(Multi-view scene reconstruction data)

=== Section Start ===

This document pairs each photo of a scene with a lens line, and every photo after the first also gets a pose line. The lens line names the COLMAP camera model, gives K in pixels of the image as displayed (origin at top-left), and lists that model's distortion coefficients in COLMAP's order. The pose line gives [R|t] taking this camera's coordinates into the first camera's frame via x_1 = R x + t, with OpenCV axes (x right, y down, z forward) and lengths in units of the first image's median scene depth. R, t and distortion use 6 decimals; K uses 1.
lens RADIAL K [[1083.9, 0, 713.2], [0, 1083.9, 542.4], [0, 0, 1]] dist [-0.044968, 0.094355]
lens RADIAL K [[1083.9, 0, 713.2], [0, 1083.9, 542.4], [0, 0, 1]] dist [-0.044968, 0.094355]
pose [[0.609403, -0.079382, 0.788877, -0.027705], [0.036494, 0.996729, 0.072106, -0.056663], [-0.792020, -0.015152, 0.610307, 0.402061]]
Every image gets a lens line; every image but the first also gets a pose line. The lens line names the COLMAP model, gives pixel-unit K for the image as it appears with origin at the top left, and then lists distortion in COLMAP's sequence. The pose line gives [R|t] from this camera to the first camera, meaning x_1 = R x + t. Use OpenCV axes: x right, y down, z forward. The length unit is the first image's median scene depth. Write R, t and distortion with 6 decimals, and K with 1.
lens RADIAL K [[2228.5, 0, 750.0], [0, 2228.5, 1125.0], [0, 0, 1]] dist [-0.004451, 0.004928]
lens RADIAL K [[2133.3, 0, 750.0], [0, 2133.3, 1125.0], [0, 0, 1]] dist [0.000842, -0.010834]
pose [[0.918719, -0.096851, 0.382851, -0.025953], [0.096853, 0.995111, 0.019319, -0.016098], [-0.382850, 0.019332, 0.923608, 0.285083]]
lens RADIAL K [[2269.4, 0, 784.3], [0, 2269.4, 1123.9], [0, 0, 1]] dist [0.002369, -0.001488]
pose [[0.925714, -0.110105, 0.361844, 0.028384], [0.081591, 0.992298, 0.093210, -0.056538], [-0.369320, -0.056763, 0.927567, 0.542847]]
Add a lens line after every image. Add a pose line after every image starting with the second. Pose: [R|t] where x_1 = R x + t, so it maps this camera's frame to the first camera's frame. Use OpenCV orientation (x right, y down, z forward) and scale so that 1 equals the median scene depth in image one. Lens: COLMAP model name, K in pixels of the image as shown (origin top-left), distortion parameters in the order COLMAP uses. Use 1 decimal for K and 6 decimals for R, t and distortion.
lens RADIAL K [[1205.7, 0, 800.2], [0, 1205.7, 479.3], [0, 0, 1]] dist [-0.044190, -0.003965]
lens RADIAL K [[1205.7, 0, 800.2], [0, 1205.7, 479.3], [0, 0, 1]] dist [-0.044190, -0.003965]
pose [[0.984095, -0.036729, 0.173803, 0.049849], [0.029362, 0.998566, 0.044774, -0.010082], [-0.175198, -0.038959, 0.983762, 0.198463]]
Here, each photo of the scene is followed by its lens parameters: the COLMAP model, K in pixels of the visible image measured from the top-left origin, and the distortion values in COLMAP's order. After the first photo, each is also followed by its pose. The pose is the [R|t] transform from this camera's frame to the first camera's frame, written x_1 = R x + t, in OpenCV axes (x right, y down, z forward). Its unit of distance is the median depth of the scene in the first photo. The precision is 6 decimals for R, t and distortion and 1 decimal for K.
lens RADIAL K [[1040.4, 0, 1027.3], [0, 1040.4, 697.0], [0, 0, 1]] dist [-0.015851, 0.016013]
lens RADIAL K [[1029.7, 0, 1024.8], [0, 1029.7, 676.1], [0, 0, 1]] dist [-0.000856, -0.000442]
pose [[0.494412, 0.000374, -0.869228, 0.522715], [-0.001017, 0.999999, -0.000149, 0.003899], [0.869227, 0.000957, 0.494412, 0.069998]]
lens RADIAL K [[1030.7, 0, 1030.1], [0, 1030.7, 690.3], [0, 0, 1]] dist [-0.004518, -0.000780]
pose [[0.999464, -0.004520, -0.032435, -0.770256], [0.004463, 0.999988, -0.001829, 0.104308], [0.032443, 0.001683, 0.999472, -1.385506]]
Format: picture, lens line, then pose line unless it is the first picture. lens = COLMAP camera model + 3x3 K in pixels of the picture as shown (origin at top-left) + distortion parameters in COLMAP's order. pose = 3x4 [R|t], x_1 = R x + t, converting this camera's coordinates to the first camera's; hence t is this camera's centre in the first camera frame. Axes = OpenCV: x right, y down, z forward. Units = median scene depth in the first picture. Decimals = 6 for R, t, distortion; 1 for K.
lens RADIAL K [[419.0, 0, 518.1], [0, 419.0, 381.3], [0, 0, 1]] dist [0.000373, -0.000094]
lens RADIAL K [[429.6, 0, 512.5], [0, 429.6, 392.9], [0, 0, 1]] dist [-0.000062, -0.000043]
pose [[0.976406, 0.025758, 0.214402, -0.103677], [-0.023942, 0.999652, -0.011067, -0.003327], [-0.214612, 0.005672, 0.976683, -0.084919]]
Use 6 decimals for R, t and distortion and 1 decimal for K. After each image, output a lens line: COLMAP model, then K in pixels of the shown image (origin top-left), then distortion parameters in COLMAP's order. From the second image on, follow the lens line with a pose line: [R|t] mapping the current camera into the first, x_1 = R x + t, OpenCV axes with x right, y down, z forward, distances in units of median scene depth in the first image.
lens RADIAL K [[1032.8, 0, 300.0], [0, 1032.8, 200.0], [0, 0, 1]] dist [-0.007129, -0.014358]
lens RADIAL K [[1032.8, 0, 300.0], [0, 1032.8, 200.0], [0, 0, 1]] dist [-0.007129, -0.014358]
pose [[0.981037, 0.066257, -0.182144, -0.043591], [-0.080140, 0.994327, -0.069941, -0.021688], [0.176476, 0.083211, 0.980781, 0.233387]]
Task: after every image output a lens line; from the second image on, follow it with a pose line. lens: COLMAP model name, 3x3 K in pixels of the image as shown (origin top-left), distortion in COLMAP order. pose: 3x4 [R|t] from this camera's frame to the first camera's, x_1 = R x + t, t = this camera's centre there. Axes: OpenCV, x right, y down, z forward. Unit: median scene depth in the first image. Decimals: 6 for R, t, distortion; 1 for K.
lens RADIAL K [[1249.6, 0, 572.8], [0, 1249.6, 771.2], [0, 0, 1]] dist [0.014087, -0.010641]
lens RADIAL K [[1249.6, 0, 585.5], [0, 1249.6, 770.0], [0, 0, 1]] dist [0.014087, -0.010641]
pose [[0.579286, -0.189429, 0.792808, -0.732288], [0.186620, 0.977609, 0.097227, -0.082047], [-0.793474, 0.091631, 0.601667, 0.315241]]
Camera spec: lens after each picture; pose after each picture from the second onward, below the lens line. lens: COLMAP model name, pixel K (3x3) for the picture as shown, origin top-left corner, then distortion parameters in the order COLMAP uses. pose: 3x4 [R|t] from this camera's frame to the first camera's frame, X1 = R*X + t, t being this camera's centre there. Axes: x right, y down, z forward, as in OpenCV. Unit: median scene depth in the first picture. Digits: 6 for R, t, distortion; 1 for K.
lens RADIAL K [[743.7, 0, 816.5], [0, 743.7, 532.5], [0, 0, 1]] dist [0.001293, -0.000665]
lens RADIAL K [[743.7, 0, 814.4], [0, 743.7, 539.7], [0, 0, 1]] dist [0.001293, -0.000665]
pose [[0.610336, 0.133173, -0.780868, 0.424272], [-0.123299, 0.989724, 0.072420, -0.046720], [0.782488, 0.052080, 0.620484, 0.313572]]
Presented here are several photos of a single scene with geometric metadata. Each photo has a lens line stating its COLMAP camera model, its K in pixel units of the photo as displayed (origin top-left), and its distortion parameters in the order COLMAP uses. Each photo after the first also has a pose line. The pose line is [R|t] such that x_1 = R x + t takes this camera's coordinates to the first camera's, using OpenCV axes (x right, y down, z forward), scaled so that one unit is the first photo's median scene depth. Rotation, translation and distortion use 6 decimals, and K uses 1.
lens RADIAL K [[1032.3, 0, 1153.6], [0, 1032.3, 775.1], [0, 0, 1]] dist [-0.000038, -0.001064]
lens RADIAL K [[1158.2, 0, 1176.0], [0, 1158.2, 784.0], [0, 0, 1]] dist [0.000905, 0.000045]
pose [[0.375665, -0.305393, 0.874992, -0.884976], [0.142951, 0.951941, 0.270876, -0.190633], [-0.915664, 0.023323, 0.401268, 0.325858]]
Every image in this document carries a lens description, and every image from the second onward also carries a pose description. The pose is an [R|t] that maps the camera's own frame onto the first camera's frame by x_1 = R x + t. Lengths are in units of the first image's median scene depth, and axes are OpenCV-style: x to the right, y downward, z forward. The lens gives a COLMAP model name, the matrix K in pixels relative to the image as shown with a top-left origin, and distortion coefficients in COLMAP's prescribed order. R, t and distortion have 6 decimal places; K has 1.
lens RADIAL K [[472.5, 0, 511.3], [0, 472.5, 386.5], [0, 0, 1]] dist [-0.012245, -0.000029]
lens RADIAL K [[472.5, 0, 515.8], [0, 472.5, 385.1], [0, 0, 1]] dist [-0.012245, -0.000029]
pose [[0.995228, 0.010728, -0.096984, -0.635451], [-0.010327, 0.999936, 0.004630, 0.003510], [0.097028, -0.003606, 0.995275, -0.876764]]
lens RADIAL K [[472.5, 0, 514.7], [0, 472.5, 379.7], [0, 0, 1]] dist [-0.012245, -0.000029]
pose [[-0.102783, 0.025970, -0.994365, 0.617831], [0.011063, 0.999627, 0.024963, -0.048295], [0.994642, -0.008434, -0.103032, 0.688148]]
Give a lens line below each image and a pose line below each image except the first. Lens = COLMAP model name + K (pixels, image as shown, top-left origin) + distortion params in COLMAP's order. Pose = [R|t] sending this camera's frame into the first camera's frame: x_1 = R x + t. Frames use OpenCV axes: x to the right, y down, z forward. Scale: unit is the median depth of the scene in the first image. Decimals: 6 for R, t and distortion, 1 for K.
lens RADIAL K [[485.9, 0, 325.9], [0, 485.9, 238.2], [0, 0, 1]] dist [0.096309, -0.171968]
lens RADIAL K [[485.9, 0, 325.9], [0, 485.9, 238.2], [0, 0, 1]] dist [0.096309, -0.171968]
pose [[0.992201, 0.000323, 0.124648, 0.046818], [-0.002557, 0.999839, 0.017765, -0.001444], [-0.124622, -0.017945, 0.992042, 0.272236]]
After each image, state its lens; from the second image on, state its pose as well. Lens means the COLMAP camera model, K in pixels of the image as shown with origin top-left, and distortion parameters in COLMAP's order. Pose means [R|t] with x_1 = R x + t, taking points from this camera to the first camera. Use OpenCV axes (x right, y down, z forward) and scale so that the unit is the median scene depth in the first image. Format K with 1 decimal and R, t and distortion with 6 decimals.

=== Section End ===

Please rewrite the items from the line with "Task: after every" up to and including the line with "0.091631, 0.601667, 0.315241]]", replacing "Decimals" with "Precision" and leaving everything else unchanged.

■ Solution to this exercise
Task: after every image output a lens line; from the second image on, follow it with a pose line. lens: COLMAP model name, 3x3 K in pixels of the image as shown (origin top-left), distortion in COLMAP order. pose: 3x4 [R|t] from this camera's frame to the first camera's, x_1 = R x + t, t = this camera's centre there. Axes: OpenCV, x right, y down, z forward. Unit: median scene depth in the first image. Precision: 6 for R, t, distortion; 1 for K.
lens RADIAL K [[1249.6, 0, 572.8], [0, 1249.6, 771.2], [0, 0, 1]] dist [0.014087, -0.010641]
lens RADIAL K [[1249.6, 0, 585.5], [0, 1249.6, 770.0], [0, 0, 1]] dist [0.014087, -0.010641]
pose [[0.579286, -0.189429, 0.792808, -0.732288], [0.186620, 0.977609, 0.097227, -0.082047], [-0.793474, 0.091631, 0.601667, 0.315241]]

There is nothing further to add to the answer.